Gus leant his body upward, looking around the room. It was like a tin can, some kind of bomb shelter. From the lack of windows, he assumed it was underground.
He sat up, placing a pillow behind his back and leaning against the wall.
“How long have I been out?”
“Weeks. You haven’t been entirely gone. You’ve dipped in and out a few times, but this is the most we’ve gotten from you since we got you here.”
“Aw, man,” he muttered, rubbing his forehead. He had a pounding headache.
As he turned and looked at Desert, he sa
w a look of… annoyance, maybe. Irritation. Despondency mixed with the vacant glare of a grudge.
Come to think of it, her voice had been steadily monotone so far, very matter-of-fact. Something was clearly irking her.
“What’s the matter with you?” Gus asked, still readjusting to being awake.
“What do you think is the matter with me?”
“I haven’t the foggiest.”
“We had him with us the whole time. He travelled from our original hideout, to the main headquarters of the AGA – hell, he probably gave away where we were heading.”
Gus shook his head at her. Abhorrently perturbed. How dare she?
“You think this ain’t affected me?” Gus retorted.
“Don’t start.”
“Donny was a friend – besides Sadie, my only friend. I’d give anything for him. Then he threw us under the bus and beat me half to death – do you really think I ain’t pissed, too?”
“He killed Prospero!”
“And how could I have seen that coming?”
“You brought him to us, we didn’t bring him to you.”
“That’s not–” Gus stopped himself. He was shouting. He lowered his voice. “That’s not here or there. You think I could have predicted this?”
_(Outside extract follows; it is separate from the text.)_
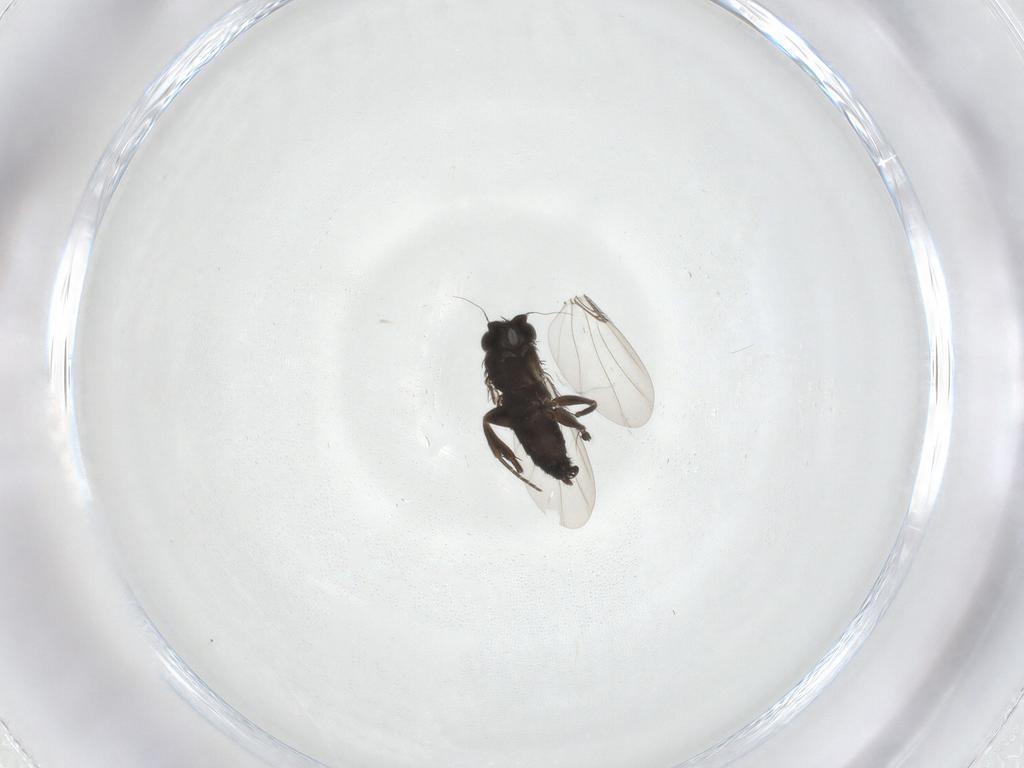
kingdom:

“From the way he was acting, if it was so different from the norm – yes.”
“For Christ’s sake, Desert, we’d just spent three-odd months in a compound being tortured. Hell knows what they might have done to him in there. I thought he was bound to have a reaction, there was no way I could have predicted that.”
“Well, you should have.”
Gus nodded sarcastically, then returned to his headache. He could do with some paracetamol or something – but, in the apocalypse, such frivolities were rarely forthcoming.
“So, what now?” Gus asked. “You done with us? We go our separate ways, that what it is?”
Desert shrugged. “You’re the closest thing we have to allies now. As pissed as I am, I don’t know if I want to abandon that.”
“Well I ain’t really much up to being no one’s last resort.”
“It isn’t a last resort. It’s an only resort. And we’re yours.”
Gus raised his eyebrows at her, an action of hopelessness mixed with a lack of ideas.